Why big raises for those on top?

I DON'T KNOW whether I am more shocked or disappointed by the recent pay raises for top administrators in the school district. Could the timing be worse? The superintendent just borrowed $300 million to keep the lights turned on and demanded salary givebacks from custodians, bus drivers and school police - among the lower-paid people in the system - and then turns around to shower others with raises up to 50 percent.

The comparison that comes to mind is the investment bankers on Wall Street who accepted multimillion-dollar bailouts from the taxpayers and then awarded themselves healthy bonuses.

I hope Dr. Hite will rescind the raises, regain the public's trust, and proceed to implement a common-sense and equitable agenda for improving our schools.

Mary Goldman


Tragedy in Kansas City

The tragedy/atrocity that occurred when Kansas City Chiefs linebacker Jovan Belcher murdered his live-in girlfriend, orphaning the couple's 3-month-old son, the victim who lost the most, raises questions:

Why are those bent on suicide so often insistent on taking others with them, murdering innocent people and ruining additional lives? How does this facilitate their ability to rest in peace?

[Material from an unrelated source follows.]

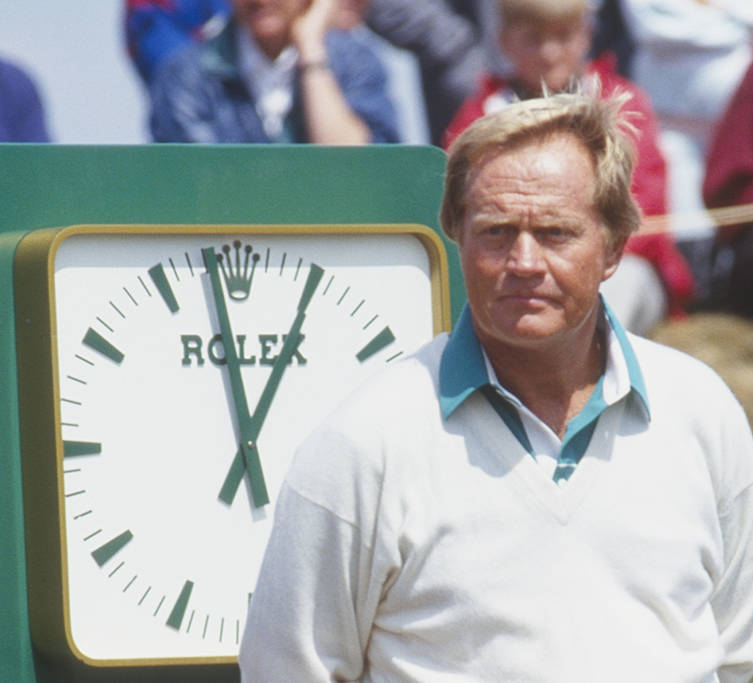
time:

Is it wise to make such an act easy to commit by enabling the purchase of lethal weapons to be easier than securing a driver's license?

We know that professional football players lead shorter lives than the general population, and that their lives are often troubled, including financially, their vast riches often quickly vanishing and bringing them little or no peace. What effect does the fact that these men are bred to play a sport whose focus is violence have in bringing misery to those who participate in the game?

Belcher's coach suggested an explanation for the actions of the troubled killer, the many pressures of having to perform in the glow of the public spotlight. Does that begin to offer an excuse for committing an unspeakable act?

Oren M. Spiegler

Upper Saint Clair, Pa.

Where were the letters?

What? No letters on the Op-ed page!

I hope that the Daily News did not lose it priorities to its readers by not printing any letters on the op-ed page on Nov. 20. I understand that you can only print so much in the given space, but it was a disservice not to recognize your readers and instead, give an unwarranted page to Christine Flowers.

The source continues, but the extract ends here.